Размер шрифта
-
+

Избранные сочинения в пяти томах. Том 3 - стр. 66

Эфраиму страх как хочется, чтобы Шмуле-Сендер заговорил с ним о Гирше, о зерноеде Шмерле-Ицике, о раненом Виленском генерал-губернаторе, о своем удачливом белом Берле (три года прожил в Нью-Йорке и каменный дом купил. Каменный!) – пусть говорит о чем угодно, только не студит его душу молчанием.

– Послушай, Шмуле-Сендер, – начинает Эфраим, – ты мог бы быть палачом?

– Лучше быть Ротшильдом.

– Мог бы, скажем, вздернуть человека? – не унимается каменотес.

– Как это вздернуть?

– Намылить веревку, накинуть ее на шею…

– Тебе?

– Мне… Авнеру… или…

Шмуле-Сендер понимает, куда клонит Эфраим. На уме у него не Авнер, а сын Гирш. За покушение на генерал-губернатора его, Гирша, по головке, конечно, не погладят. Если признают виновным – а еврей еще до рождения, до выстрела в губернатора, до суда виноват, – то дела его плохи: в тюрьме сгноят или, как говорит Эфраим, вздернут на виселице.

Лошадь трусит по большаку. Шмуле-Сендер помахивает кнутом скорее для вида, чем для острастки. Старик Эфраим придерживает шапку – не дай бог, ветер сорвет, потом гоняйся за ней, как мальчишка за бумажным змеем.

– По-моему, – говорит Эфраим, – в каждом из нас два человека живут.

– У меня и для одного места мало, – отшучивается Шмуле-Сендер.

Ровный большак навевает неодолимую сладкую дремоту. Кажется, мать качает люльку, и тебя, маленького, беззащитного, кидает, как щепку, из стороны в сторону.

– Два человека в каждом из нас… два… Один намыливает веревку, другой стоит на табурете и молится.

Шмуле-Сендер не перечит Эфраиму. Два так два. Пусть победит не тот, кто намыливает веревку, а тот, кто стоит на табурете. Но разве, стоя на табурете, победишь?

Вот и мишкинская почта.

После Воскобойникова (он отравился кабаниной) почтарем там служит Ардальон Игнатьевич Нестерович – бывший их урядник. Прежний почтарь не только подтирался чужими письмами, но и скручивал из них самокрутки. Бумага тонкая, заграничная, с приятным ароматом. Сколько он, нечестивец, писем скурил – одному богу известно. До сих пор над крышей мишкинской почты не облака плывут, а дымки от писем – горькие, сладкие, недосягаемые дымки!

Ардальон Игнатьевич в отличие от Воскобойникова не курит и к письмам оттуда относится иначе – с почтением и тайным любопытством. Ни одному не даст пропасть. Как можно: люди из-за моря-океана пишут, и не кому-нибудь, а своим родичам, родителям, на веки вечные оставшимся в России.

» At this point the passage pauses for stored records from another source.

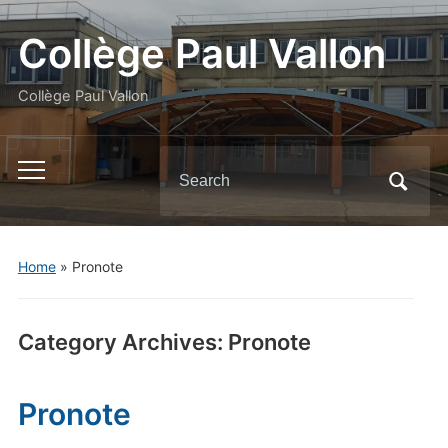
Panneau de gestion des cookies
Collège Paul Vallon
Collège Paul Vallon
Search
Toggle
for:
mobile
menu
Home
» Pronote
Category Archives:
Pronote
Pronote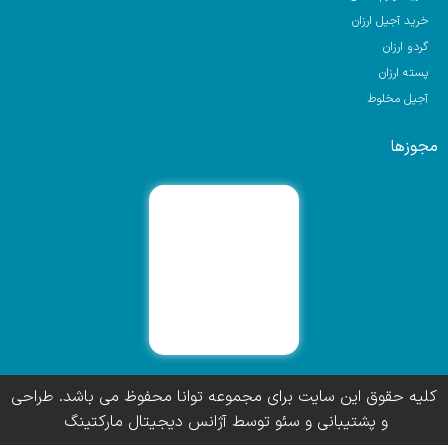
خرید آجیل ارزان
گردو ارزان
پسته ارزان
آجیل مخلوط
مجوزها
کلیه حقوق این سایت برای مجموعه توانا محفوظ می باشد. طراحی
و پشتیبانی و سئو توسط آژانس دیجیتال مارکتینگ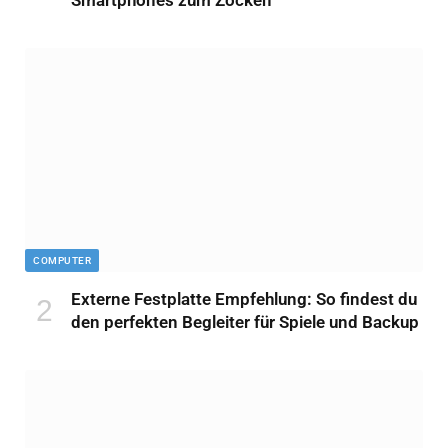
COMPUTER
Externe Festplatte Empfehlung: So findest du
den perfekten Begleiter für Spiele und Backup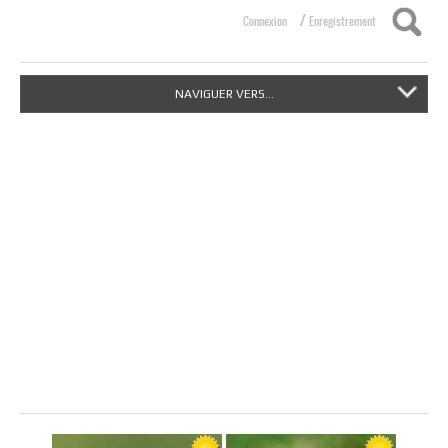
/
Connexion
Enregistrement
NAVIGUER VERS...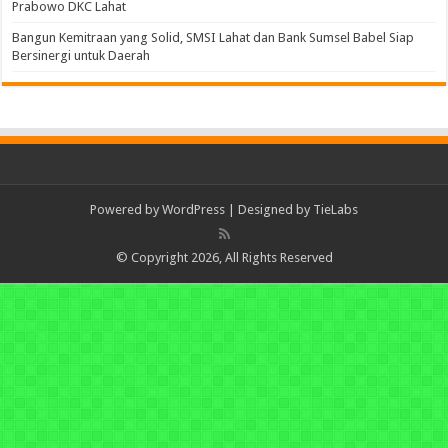
Prabowo DKC Lahat
Bangun Kemitraan yang Solid, SMSI Lahat dan Bank Sumsel Babel Siap
Bersinergi untuk Daerah
Powered by
WordPress
| Designed by
TieLabs
© Copyright 2026, All Rights Reserved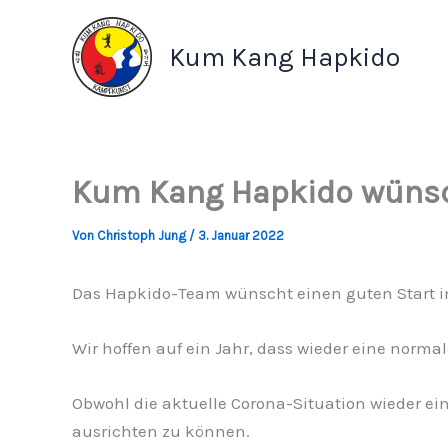
Zum
Inhalt
Kum Kang Hapkido
springen
Kum Kang Hapkido wünsch
Von
Christoph Jung
/
3. Januar 2022
Das Hapkido-Team wünscht einen guten Start in 
Wir hoffen auf ein Jahr, dass wieder eine normal
Obwohl die aktuelle Corona-Situation wieder ei
ausrichten zu können.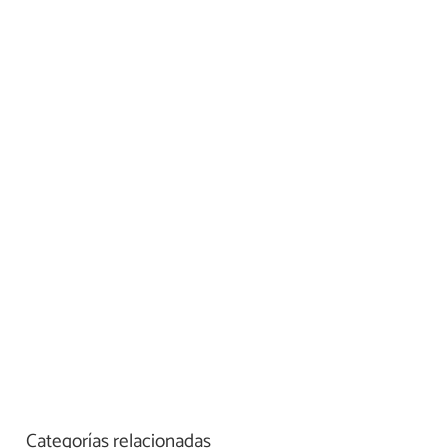
Categorías relacionadas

Правда, и за Нестеровичем водится грешок – любит подношения. Но разве при почтарском жалованье подношения – смертный грех? Придешь за письмом, Ардальон Игнатьевич непременно справится: ну как они там, наши беглецы, деньги, небось, лопатами загребают? Бросили отчизну ради златого тельца… Его, Ардальона Игнатьевича, на кусочки изруби, сунь в чемодан, перевези за границу, он там соберет себя и пешком домой, в Россию, потопает. Привет им, беглецам, передайте… от бывшего урядника… Твой Берл, наверно, уже забыл, как я ему уши надрал, когда в мой сад за яблоками лазил… А в чей нынче лазит?.. А твоя, Эфраим, Церта с моей Катюшей на речку белье полоскать ходила… пигалица… Говоришь, в Киеве она?.. Ну, Киев – не беда… Киев, Эфраим, наш, русский…

Ардальон Игнатьевич гневается, когда с ним вестями не делятся. От своих вестей тоска зеленая – там голод, тут недород, а там горцы снова бунт подняли. Он, Нестерович, делится с ними, бородачами, всем: и новостями, и хлебом. Иван, сын, в Туркестанском крае, на самой границе с Персией, а Катюша, та под боком, в Могилеве, за приказчика вышла, двойню родила.